RYE, N.Y. ‒ The Rye Daily Voice will lead into the New Year by counting down, in no particular order, the Top 10 headlines from 2012.
Hurricane Sandy brought devastating winds to the area, downing trees and power lines throughout Rye. During the storm, the tidal surge was well above normal at 6 to 11 feet. About 90 percent of the city’s 6,070 Con Edison customers were without power in the first few days after the storm. It took nearly two weeks for full power to be restored.
Playland Parkway was closed during the storm and residents in coastal and low-lying areas were urged to relocate. A total of 12 rescues were made – six in the afternoon and six in the evening. One fire was reported in the city due to a generator possibly operating inside a garage.

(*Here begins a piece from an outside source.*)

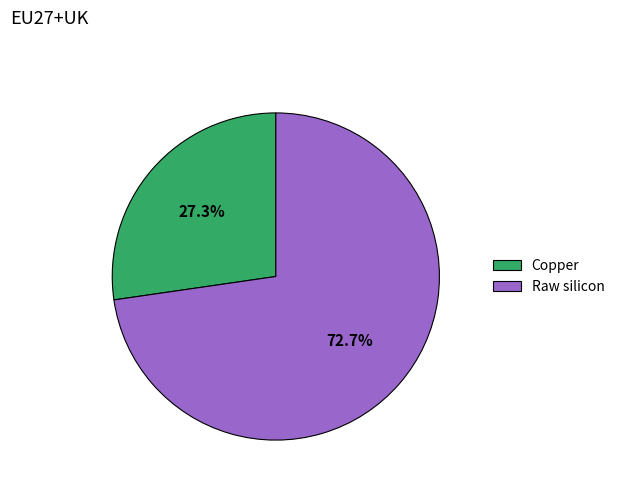

What is the majority slice?

Raw silicon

Damage was widespread, and Rye remained in public safety mode for days with downed wires, damaged trees and traffic control devices out of commission. Rye Country Day School on Grandview Avenue was opened as a shelter for residents displaced by the storm.
At Playland Park in Rye, large portions of boardwalk were floating in Long Island Sound, the pier was buckled, trees were down and metal fences were bent backward by the force of Hurricane Sandy’s gusting winds. The Ice Casino at Playland remains closed until further notice due to flooding in the basement, which was filled with saltwater and fish during the storm surge.
In the days after, residents packed into the Rye Free Reading Room and other WiFi spots to charge electronics and cellphones. For drivers, getting gas became a competitive sport due to shortages, long lines and closed stations. Halloween was postponed for trick-or-treaters and other city meetings and events were canceled as the city worked to get everything back to normal.
Rye City Schools were closed for a full week, and two of Rye’s elementary schools were closed extra days. As a result, classes will end for students attending Milton and Osborn elementary schools on Monday, June 24, instead of June 20.
It has been two months since Hurricane Sandy hit the area, but the city is still feeling its effects. Both Rye Brook and Rye have applied for FEMA grants to help pay for cleanup costs. Most recently, the Rye Brook village Board of Trustees voted Dec. 12 to modify the village budget by dipping into the contingency fund, sewer account and unallocated insurance to pay for worker overtime and tree cleanup costs.